Prolog: having true and false value

Question

I am learning to use SWI Prolog, and I am learning to use lists. A small exercise is to check if an element is in a list. Here's what I got:

member(X,[X|_]).
member(X,[_|T]):-member[X|T].

The first case goes as intended:

?- member(a,[b,a]).
true.

But the second doesn't, as some backtracking seems to appear:

?- member(a,[a,b]).
true ;
false.

How could I prevent this from happening, i.e. to get Prolog return me only true? (I don't want to ignore false.)

Answer 1

member/2 is a standard Prolog predicate. You should name yours something else. The standard predicate has the same behavior that you show.

When you query:

?- member(a, [a,b]).
true ;
false.

Prolog finds that a matches the first element and succeeds. There's more in the list to check so it prompts you for more. Pressing ; says "yes, please, check for more". When it does, it finds no more a members so then yields false (in GNU Prolog, it would say no).

You can make it go away by either:

• Not pressing ; but press Enter instead, OR
• Use once/1: once(member(a, [a,b])), OR
• You can change your predicate to include a cut in the first clause, but this is a bad idea since then it won't work in the general case: member(X, [a,b]) will only return X = a and then stop.

Answer 2

Using memberd/2 based on library(reif) available for SICStus|SWI, you get determinism in many cases:

?- memberd(a, [a,b]).
   true.
?- memberd(a, [a,a]).
   true.
?- memberd(a, [a,X]).
   true.
?- memberd(a, [a|Xs]).
   true.

Compare this to member/2:

?- member(a, [a,b]).
   true
;  false.              % leftover choicepoint
?- member(a, [a,a]).
   true
;  true.               % redundant solution
?- member(a, [a,X]).
  true
; X = a.               % redundant solution
?- member(a, [a|Xs]).
   true
;  Xs = [a|_A]         % redundant answer
;  Xs = [_A, a|_B]     % redundant answer
;  Xs = [_A, _B, a|_C] % redundant answer
;  ... .

And still the implementation of memberd/2 produces different answers, when necessary

?- memberd(a, [X,Y]).
   X = a
;  Y = a, dif(X, a)
;  false.

Even in this case, memberd/2 avoids the redundancy of member/2:

?- member(a, [X,Y]).
   X = a
;  Y = a.        % partially redundant

These two answers are partially redundant: X = a, Y = a is described by both!

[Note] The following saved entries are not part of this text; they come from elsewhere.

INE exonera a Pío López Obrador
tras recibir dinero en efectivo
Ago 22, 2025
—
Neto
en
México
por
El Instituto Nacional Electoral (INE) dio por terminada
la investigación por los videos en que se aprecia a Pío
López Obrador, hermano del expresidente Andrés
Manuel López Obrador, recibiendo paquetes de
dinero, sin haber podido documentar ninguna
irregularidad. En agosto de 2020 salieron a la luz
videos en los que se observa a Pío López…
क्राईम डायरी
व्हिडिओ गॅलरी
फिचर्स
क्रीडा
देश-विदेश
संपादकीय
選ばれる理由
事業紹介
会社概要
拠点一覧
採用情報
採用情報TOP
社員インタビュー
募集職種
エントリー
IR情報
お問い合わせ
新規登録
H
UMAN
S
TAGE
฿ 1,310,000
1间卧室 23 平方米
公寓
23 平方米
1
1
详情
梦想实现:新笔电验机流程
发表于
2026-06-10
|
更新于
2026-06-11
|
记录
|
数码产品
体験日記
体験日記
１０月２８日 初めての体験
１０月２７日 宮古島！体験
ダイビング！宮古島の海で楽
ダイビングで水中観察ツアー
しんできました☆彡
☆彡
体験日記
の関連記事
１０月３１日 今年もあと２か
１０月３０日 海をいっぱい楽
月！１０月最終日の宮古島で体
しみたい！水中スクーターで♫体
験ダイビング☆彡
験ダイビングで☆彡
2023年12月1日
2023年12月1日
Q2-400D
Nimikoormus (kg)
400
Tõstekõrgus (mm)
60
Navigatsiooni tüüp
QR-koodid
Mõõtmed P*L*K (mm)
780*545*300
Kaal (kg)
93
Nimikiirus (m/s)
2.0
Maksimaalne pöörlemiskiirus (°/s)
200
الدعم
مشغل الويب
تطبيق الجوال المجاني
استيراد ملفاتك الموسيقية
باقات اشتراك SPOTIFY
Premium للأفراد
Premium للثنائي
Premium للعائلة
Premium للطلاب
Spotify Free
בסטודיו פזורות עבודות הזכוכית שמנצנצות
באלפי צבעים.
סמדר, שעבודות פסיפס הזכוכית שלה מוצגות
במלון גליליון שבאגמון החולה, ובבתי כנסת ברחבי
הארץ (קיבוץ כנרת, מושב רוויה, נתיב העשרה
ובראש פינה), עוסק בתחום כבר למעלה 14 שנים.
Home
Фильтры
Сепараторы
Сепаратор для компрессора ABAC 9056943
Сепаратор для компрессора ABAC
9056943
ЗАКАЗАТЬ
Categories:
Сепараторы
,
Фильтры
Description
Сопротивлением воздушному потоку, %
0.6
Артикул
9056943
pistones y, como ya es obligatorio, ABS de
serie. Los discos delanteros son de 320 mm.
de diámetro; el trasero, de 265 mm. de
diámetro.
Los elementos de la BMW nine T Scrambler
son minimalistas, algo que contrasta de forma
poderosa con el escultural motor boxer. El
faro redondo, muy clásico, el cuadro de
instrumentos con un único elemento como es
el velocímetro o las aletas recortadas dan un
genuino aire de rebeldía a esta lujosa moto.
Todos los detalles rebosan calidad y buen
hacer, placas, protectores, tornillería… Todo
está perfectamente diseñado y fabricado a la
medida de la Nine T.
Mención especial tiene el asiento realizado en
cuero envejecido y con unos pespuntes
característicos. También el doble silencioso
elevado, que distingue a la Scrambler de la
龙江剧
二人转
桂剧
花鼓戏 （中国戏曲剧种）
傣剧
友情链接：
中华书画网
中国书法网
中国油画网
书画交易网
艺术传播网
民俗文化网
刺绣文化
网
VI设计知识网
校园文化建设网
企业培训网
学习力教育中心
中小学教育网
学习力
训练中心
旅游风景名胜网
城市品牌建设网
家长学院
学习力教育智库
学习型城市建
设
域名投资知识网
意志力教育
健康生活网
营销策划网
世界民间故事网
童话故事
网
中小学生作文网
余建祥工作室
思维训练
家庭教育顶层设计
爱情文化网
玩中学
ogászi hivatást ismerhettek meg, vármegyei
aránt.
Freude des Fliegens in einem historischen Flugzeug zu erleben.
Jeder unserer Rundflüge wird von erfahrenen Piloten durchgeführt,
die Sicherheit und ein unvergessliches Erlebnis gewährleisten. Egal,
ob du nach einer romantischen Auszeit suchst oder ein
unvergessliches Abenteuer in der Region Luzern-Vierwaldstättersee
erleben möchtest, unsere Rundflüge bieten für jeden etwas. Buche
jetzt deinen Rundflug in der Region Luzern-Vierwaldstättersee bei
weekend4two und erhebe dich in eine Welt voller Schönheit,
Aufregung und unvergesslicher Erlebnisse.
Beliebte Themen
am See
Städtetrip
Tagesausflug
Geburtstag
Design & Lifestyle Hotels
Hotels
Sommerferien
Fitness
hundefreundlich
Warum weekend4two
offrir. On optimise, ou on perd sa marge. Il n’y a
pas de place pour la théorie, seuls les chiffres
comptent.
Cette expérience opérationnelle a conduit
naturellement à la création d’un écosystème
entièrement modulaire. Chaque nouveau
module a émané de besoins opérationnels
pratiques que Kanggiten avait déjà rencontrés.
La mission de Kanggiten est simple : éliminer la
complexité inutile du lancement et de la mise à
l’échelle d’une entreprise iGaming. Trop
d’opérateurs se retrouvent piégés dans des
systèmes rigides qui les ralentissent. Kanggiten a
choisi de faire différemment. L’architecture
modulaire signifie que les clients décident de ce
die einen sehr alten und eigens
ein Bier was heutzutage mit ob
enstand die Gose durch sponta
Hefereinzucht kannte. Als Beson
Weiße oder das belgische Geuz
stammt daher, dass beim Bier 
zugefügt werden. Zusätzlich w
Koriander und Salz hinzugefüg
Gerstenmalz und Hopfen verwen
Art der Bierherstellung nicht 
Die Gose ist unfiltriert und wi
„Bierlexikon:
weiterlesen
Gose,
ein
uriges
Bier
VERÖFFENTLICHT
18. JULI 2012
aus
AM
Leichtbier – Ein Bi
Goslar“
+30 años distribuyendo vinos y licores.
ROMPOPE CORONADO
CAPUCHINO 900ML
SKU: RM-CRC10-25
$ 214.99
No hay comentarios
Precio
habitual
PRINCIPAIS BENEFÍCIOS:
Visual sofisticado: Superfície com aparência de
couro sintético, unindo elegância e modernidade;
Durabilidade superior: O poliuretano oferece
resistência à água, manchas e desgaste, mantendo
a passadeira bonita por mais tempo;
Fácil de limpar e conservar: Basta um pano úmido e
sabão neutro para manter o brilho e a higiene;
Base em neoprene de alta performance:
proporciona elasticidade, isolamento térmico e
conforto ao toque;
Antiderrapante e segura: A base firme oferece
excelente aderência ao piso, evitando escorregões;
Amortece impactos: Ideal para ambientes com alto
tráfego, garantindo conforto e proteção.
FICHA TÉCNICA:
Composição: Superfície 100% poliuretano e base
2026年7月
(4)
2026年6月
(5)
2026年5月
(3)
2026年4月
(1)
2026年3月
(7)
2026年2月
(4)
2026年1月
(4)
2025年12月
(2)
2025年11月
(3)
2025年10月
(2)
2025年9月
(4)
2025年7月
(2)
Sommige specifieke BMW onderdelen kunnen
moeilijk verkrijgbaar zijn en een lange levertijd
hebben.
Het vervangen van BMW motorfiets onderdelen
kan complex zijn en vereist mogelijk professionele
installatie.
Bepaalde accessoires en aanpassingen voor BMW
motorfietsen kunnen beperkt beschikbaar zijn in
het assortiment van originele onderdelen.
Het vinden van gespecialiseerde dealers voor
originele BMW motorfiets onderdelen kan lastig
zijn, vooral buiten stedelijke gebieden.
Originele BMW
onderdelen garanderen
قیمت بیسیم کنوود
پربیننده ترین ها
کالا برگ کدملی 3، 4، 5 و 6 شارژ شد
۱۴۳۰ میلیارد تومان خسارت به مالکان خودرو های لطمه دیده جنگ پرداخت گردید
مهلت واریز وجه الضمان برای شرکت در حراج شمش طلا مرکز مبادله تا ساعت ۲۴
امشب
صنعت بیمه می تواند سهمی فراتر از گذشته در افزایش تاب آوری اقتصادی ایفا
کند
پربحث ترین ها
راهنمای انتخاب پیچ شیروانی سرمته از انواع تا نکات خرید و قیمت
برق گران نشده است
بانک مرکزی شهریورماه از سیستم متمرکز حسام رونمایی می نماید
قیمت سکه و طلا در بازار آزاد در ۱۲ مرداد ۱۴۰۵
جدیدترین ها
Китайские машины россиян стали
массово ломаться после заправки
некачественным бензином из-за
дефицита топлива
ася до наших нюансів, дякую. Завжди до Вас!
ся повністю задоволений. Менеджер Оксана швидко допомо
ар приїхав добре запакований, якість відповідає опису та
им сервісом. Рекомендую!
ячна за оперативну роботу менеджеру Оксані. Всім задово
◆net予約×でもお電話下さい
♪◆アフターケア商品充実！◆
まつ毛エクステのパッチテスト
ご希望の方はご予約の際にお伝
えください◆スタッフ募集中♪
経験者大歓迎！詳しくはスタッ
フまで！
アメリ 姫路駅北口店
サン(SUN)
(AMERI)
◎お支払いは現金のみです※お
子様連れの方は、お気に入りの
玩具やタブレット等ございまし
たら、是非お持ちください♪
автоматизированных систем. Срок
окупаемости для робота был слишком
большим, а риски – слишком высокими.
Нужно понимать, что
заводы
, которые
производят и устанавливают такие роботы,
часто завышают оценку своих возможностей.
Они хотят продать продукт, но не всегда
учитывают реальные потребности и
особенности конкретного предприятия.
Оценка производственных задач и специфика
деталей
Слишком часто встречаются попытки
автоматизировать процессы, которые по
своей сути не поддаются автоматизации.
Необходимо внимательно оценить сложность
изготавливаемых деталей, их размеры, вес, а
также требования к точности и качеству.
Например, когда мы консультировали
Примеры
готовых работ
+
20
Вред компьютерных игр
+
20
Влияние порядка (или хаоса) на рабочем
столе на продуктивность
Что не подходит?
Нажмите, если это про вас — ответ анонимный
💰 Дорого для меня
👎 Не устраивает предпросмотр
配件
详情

?- member(a, [X,Y]), X = a, Y = a.
   X = Y, Y = a
;  X = Y, Y = a.    % redundant solution

Answer 3

Note that any query will unify with both clauses since member(X,[X|_]) unifies with member(X,[_|T]). You need mutually exclusive clauses. Since the prolog cut will break reversibility (as stated before), there is another option:

member(X,[X|_]).
member(X,[Y|T]):- X \== Y, member[X|T].

Answer 4

The other answer is good but maybe it is important to add that member/2 is in textbooks with this implementation exactly and because it uses pattern matchin and unification it can do more interesting things...

?- member(a(X), [a(1), b(2), c(3), a(4), b(5), a(6)]).
X = 1 ;
X = 4 ;
X = 6.

There is also memberchk/2 which is for testing for membership only. The other answer also explain how to implement.

It seems the two are on purpose not the same (why make both otherwise?)